L'autre raison tient aux recrutements massifs d’agents de sécurité pour les Jeux olympiques 2024, qui nécessitent la délivrance d’une habilitation ou d’un agrément impliquant une enquête administrative pour vérifier que le comportement du candidat n’est pas incompatible avec l’exercice des fonctions envisagées. 

En anticipation de cette enquête ou suite à un refus d’habilitation ou d’agrément, les personnes concernées ont la possibilité de saisir la CNIL d’une demande d’exercice de droits indirect à l’égard de certains fichiers consultés par les autorités délivrant cette habilitation (ex : le traitement d’antécédents judiciaires, ou TAJ).

La CNIL devrait en outre se voir attribuer 10 ETP (équivalent temps plein) supplémentaires, la CADA 3, afin de « répondre à l’accroissement du nombre de saisines », et la CNCTR 2, « en raison de la hausse de son activité liée aux récentes évolutions législatives en matière de renseignement ». Cela portera ainsi leurs plafonds d'emploi à respectivement 292, 20 et 28 équivalents temps pleins.

Commentaires (8)



les demandes CADA ont augmenté de 46 %




Un seul homme est derrière cette augmentation massive : Marc Rees ? :mdr:


J’ai pensé à la même chose quand j’ai vu le titre :transpi:



Sinon pour avoir déposé une plainte auprès de la CNIL dans le passé, c’est vrai que l’opération avait pris du temps mais on reçoit néanmoins une réponse (postale d’ailleurs, j’aurai pensé recevoir ça par mail).


j’ai plutôt pensé à un travail partagé entre Marc et la rédaction de NI, 12000 demandes, ça fait beaucoup pour un seul homme :D



anagrys a dit:


j’ai plutôt pensé à un travail partagé entre Marc et la rédaction de NI, 12000 demandes, ça fait beaucoup pour un seul homme :D




A coeur vaillant, rien n’est impossible :francais:


Ca s’appelle avoir de l’inpact ^^


Pour la CNIL, je suis partagé.
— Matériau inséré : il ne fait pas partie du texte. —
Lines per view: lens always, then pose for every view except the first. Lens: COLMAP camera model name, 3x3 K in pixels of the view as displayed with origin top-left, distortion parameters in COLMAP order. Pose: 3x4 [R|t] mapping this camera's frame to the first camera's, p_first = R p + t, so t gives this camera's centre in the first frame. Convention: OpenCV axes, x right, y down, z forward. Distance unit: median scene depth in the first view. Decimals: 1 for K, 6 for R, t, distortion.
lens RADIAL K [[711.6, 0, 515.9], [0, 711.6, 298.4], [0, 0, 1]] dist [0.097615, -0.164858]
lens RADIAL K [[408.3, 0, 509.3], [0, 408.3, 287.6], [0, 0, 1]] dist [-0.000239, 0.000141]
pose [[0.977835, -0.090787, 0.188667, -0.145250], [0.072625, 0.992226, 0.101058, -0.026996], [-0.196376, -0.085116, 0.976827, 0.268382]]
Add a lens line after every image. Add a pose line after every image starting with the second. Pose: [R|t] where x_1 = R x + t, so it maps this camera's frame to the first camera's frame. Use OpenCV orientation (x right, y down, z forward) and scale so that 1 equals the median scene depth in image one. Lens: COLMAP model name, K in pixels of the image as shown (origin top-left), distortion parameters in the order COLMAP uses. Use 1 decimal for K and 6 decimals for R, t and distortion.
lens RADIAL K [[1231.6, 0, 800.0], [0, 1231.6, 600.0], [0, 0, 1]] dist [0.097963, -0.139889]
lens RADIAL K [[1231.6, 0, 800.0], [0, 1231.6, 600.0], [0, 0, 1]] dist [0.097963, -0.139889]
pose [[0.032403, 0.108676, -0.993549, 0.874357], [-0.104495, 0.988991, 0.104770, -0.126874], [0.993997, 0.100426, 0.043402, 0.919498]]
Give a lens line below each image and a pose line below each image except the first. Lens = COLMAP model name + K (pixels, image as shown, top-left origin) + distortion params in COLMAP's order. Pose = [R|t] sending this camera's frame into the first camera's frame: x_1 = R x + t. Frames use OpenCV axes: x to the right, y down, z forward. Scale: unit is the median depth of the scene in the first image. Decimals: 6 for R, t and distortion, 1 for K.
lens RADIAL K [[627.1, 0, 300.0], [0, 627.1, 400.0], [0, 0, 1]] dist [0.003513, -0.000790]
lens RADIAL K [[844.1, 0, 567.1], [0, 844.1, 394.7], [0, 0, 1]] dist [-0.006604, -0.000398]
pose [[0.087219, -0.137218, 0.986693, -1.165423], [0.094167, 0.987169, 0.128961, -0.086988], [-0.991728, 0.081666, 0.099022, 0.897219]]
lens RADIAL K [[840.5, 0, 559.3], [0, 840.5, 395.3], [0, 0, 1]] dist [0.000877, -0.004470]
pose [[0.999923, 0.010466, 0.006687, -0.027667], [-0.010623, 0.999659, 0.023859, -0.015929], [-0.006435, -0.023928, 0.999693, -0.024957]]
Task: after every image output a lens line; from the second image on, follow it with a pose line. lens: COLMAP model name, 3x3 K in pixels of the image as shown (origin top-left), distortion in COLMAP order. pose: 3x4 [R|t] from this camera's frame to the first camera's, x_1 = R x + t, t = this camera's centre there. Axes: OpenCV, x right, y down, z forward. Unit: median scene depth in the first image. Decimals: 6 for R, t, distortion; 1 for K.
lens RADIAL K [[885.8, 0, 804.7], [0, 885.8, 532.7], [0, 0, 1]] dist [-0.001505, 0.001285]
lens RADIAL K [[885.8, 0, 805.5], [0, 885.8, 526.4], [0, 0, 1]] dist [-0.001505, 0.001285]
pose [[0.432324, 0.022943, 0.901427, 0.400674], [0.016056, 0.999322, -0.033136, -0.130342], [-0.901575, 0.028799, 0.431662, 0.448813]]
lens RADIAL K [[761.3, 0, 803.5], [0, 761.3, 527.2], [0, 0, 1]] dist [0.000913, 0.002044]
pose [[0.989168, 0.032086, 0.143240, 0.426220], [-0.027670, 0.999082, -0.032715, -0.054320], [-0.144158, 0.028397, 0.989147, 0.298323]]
J’ai fait plusieurs plaintes en 2022 (et 2023). Certaines sont toujours en cours d’instruction depuis plus d’un an, alors qu’il n’y a pas de grandes difficultés, il suffit de “rappeler à l’organismes ses obligations”. D’autres ont été traités par dessus la jambe, “prenez contact avec l’organisme” alors que justement la CNIL est le recours quand le contact ne donne rien (une fois les délais expirés). Et j’ai quelques plaintes (une minorité) qui ont été traités rapidement, dont l’une a été clôturée moins d’une semaine après son ouverture. Mais dans l’ensemble, je ne trouve pas que le retours à un prestataire externe a amélioré la qualité générale du service.


Intéressant.
Me concernant, j’ai déposé ma première plainte à la CNIL cette année.



Première plainte le 03.05, car pas de réponse de l’organisme en question concernant mes données personnelles.
Réponse de la CNIL le 11.05, qui indique avoir fait un rappel de ses obligations à l’organisme en question, et clôture ma plainte. Si pas de réponse dans les 6 semaines, il m’invite à redéposer une plainte.



Ca n’a pas loupé, pas de retour de l’organisme.
Nouvelle plainte déposé le 07.08.
Et hier, l’organisme en question m’a répondu et m’a envoyé le dossier


Ouais donc comme partout, ça triche un peu avec les indicateurs qui ne veulent donc rien dire dans le monde réel.